### Excerpted records
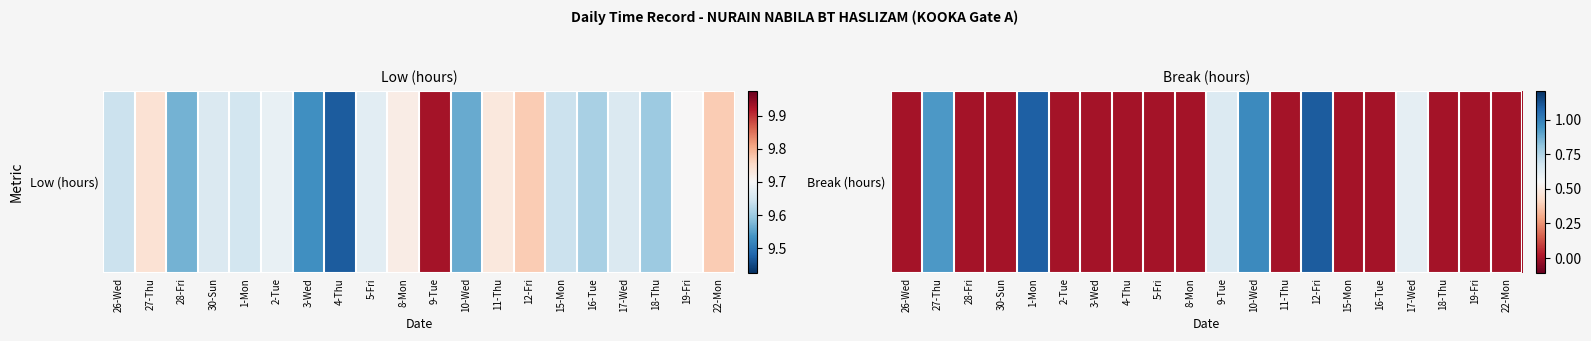

Reading left to right, extract all data points from this chart.

26-Wed=0.0	27-Thu=0.9	28-Fri=0.0	30-Sun=0.0	1-Mon=1.1	2-Tue=0.0	3-Wed=0.0	4-Thu=0.0	5-Fri=0.0	8-Mon=0.0	9-Tue=0.6	10-Wed=1.0	11-Thu=0.0	12-Fri=1.1	15-Mon=0.0	16-Tue=0.0	17-Wed=0.6	18-Thu=0.0	19-Fri=0.0	22-Mon=0.0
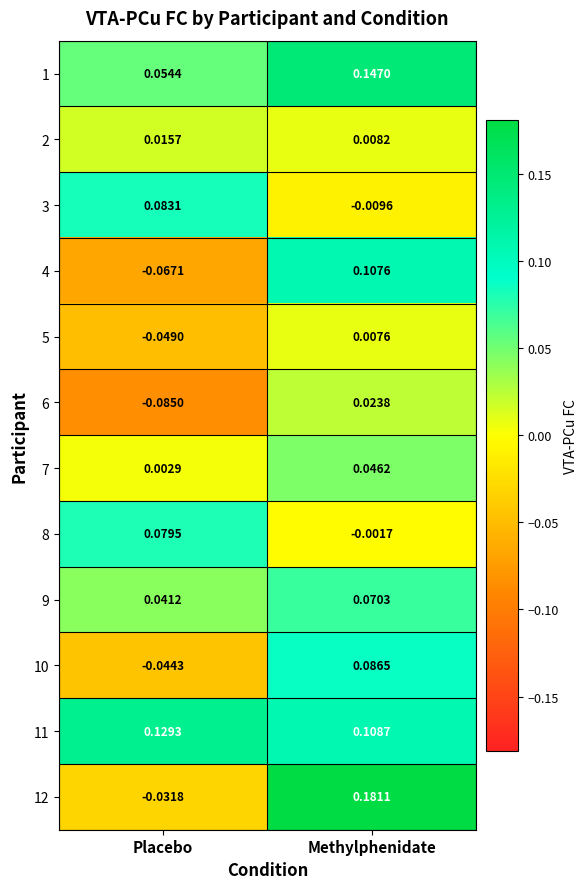

Where is 5 nearest to the value 0?

Methylphenidate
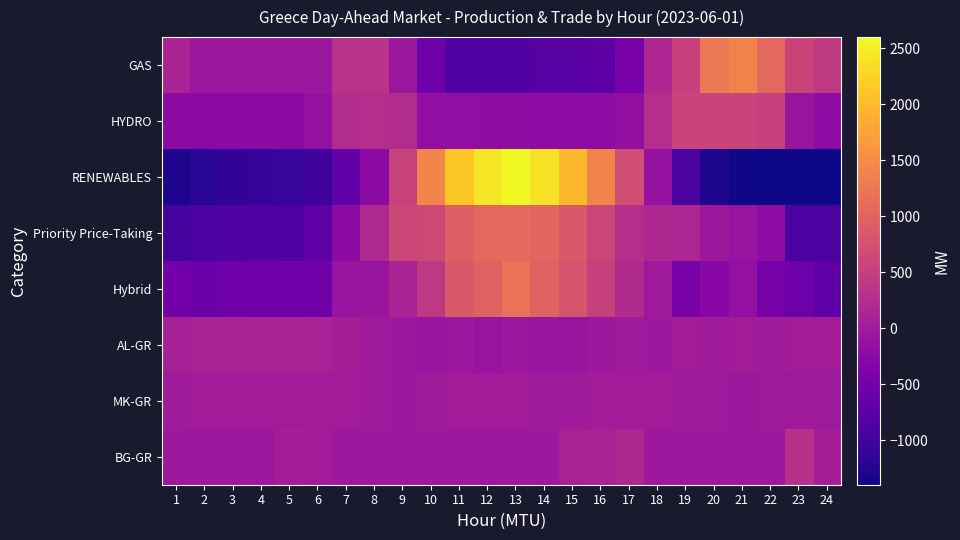

Reading right to left, list all the values displayed in this chart.

GAS: 24=429.9	23=579.9	22=1069.7	21=1393.1	20=1244.3	19=516.9	18=150.9	17=-430.1	16=-733.1	15=-775.1	14=-775.1	13=-840.1	12=-840.1	11=-840.1	10=-565.1	9=-69.3	8=326.6	7=314.9	6=-55.1	5=-55.1	4=-55.1	3=-55.1	2=-55.1	1=116.9
HYDRO: 24=-218.3	23=-83.3	22=520.7	21=560.7	20=560.7	19=561.7	18=261.7	17=-168.3	16=-223.3	15=-223.3	14=-223.3	13=-195.3	12=-195.3	11=-193.3	10=-176.3	9=233.7	8=261.7	7=232.7	6=-152.3	5=-228.3	4=-228.3	3=-228.3	2=-228.3	1=-228.3
RENEWABLES: 24=-1381.4	23=-1391.3	22=-1396.4	21=-1375.1	20=-1293.9	19=-902.2	18=-144.6	17=693.1	16=1408.7	15=1999.3	14=2388.9	13=2600.2	12=2429.4	11=2140.3	10=1420.8	9=544.1	8=-240.7	7=-687.8	6=-1017.9	5=-1070.6	4=-1091.0	3=-1138.3	2=-1205.0	1=-1288.6
Priority Price-Taking: 24=-904.0	23=-898.0	22=-221.0	21=-105.0	20=-41.8	19=134.8	18=178.9	17=260.7	16=588.3	15=859.1	14=1013.6	13=1079.2	12=1068.7	11=935.0	10=639.2	9=603.3	8=186.0	7=-232.3	6=-713.9	5=-841.0	4=-859.0	3=-881.0	2=-904.0	1=-946.0
Hybrid: 24=-715.5	23=-566.4	22=-470.7	21=-160.0	20=-287.8	19=-447.0	18=-15.7	17=224.3	16=536.3	15=784.1	14=983.2	13=1192.9	12=985.6	11=856.3	10=399.5	9=104.4	8=-82.1	7=-101.5	6=-516.1	5=-526.7	4=-531.0	3=-551.4	2=-591.1	1=-503.7
AL-GR: 24=19.1	23=13.1	22=2.1	21=22.1	20=5.1	19=15.1	18=-41.9	17=-2.9	16=-41.9	15=-96.9	14=-95.9	13=-56.9	12=-101.9	11=-65.9	10=-89.9	9=-42.9	8=-14.9	7=48.1	6=92.1	5=92.1	4=92.1	3=92.1	2=92.1	1=66.1
MK-GR: 24=-1.5	23=-21.5	22=-21.5	21=-48.5	20=-28.5	19=0.5	18=11.5	17=14.5	16=21.5	15=-5.5	14=-30.5	13=21.5	12=20.5	11=9.5	10=-13.5	9=-49.5	8=-17.5	7=21.5	6=21.5	5=21.5	4=21.5	3=21.5	2=21.5	1=8.5
BG-GR: 24=51.4	23=297.1	22=-46.4	21=-46.4	20=-46.4	19=-46.4	18=-46.4	17=170.9	16=109.1	15=96.5	14=-46.4	13=-46.4	12=-46.4	11=-46.4	10=-46.4	9=-46.4	8=-46.4	7=-46.4	6=12.2	5=52.1	4=-46.4	3=-46.4	2=-46.4	1=-46.4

### What you will do
Put the lines above into a numbered list, skipping the blank ones and leaving out the pictures.

### Problem solution
1. Reading left to right, extract all data points from this chart.
2. 26-Wed=0.0	27-Thu=0.9	28-Fri=0.0	30-Sun=0.0	1-Mon=1.1	2-Tue=0.0	3-Wed=0.0	4-Thu=0.0	5-Fri=0.0	8-Mon=0.0	9-Tue=0.6	10-Wed=1.0	11-Thu=0.0	12-Fri=1.1	15-Mon=0.0	16-Tue=0.0	17-Wed=0.6	18-Thu=0.0	19-Fri=0.0	22-Mon=0.0
3. Where is 5 nearest to the value 0?
4. Methylphenidate
5. Reading right to left, list all the values displayed in this chart.
6. GAS: 24=429.9	23=579.9	22=1069.7	21=1393.1	20=1244.3	19=516.9	18=150.9	17=-430.1	16=-733.1	15=-775.1	14=-775.1	13=-840.1	12=-840.1	11=-840.1	10=-565.1	9=-69.3	8=326.6	7=314.9	6=-55.1	5=-55.1	4=-55.1	3=-55.1	2=-55.1	1=116.9
7. HYDRO: 24=-218.3	23=-83.3	22=520.7	21=560.7	20=560.7	19=561.7	18=261.7	17=-168.3	16=-223.3	15=-223.3	14=-223.3	13=-195.3	12=-195.3	11=-193.3	10=-176.3	9=233.7	8=261.7	7=232.7	6=-152.3	5=-228.3	4=-228.3	3=-228.3	2=-228.3	1=-228.3
8. RENEWABLES: 24=-1381.4	23=-1391.3	22=-1396.4	21=-1375.1	20=-1293.9	19=-902.2	18=-144.6	17=693.1	16=1408.7	15=1999.3	14=2388.9	13=2600.2	12=2429.4	11=2140.3	10=1420.8	9=544.1	8=-240.7	7=-687.8	6=-1017.9	5=-1070.6	4=-1091.0	3=-1138.3	2=-1205.0	1=-1288.6
9. Priority Price-Taking: 24=-904.0	23=-898.0	22=-221.0	21=-105.0	20=-41.8	19=134.8	18=178.9	17=260.7	16=588.3	15=859.1	14=1013.6	13=1079.2	12=1068.7	11=935.0	10=639.2	9=603.3	8=186.0	7=-232.3	6=-713.9	5=-841.0	4=-859.0	3=-881.0	2=-904.0	1=-946.0
10. Hybrid: 24=-715.5	23=-566.4	22=-470.7	21=-160.0	20=-287.8	19=-447.0	18=-15.7	17=224.3	16=536.3	15=784.1	14=983.2	13=1192.9	12=985.6	11=856.3	10=399.5	9=104.4	8=-82.1	7=-101.5	6=-516.1	5=-526.7	4=-531.0	3=-551.4	2=-591.1	1=-503.7
11. AL-GR: 24=19.1	23=13.1	22=2.1	21=22.1	20=5.1	19=15.1	18=-41.9	17=-2.9	16=-41.9	15=-96.9	14=-95.9	13=-56.9	12=-101.9	11=-65.9	10=-89.9	9=-42.9	8=-14.9	7=48.1	6=92.1	5=92.1	4=92.1	3=92.1	2=92.1	1=66.1
12. MK-GR: 24=-1.5	23=-21.5	22=-21.5	21=-48.5	20=-28.5	19=0.5	18=11.5	17=14.5	16=21.5	15=-5.5	14=-30.5	13=21.5	12=20.5	11=9.5	10=-13.5	9=-49.5	8=-17.5	7=21.5	6=21.5	5=21.5	4=21.5	3=21.5	2=21.5	1=8.5
13. BG-GR: 24=51.4	23=297.1	22=-46.4	21=-46.4	20=-46.4	19=-46.4	18=-46.4	17=170.9	16=109.1	15=96.5	14=-46.4	13=-46.4	12=-46.4	11=-46.4	10=-46.4	9=-46.4	8=-46.4	7=-46.4	6=12.2	5=52.1	4=-46.4	3=-46.4	2=-46.4	1=-46.4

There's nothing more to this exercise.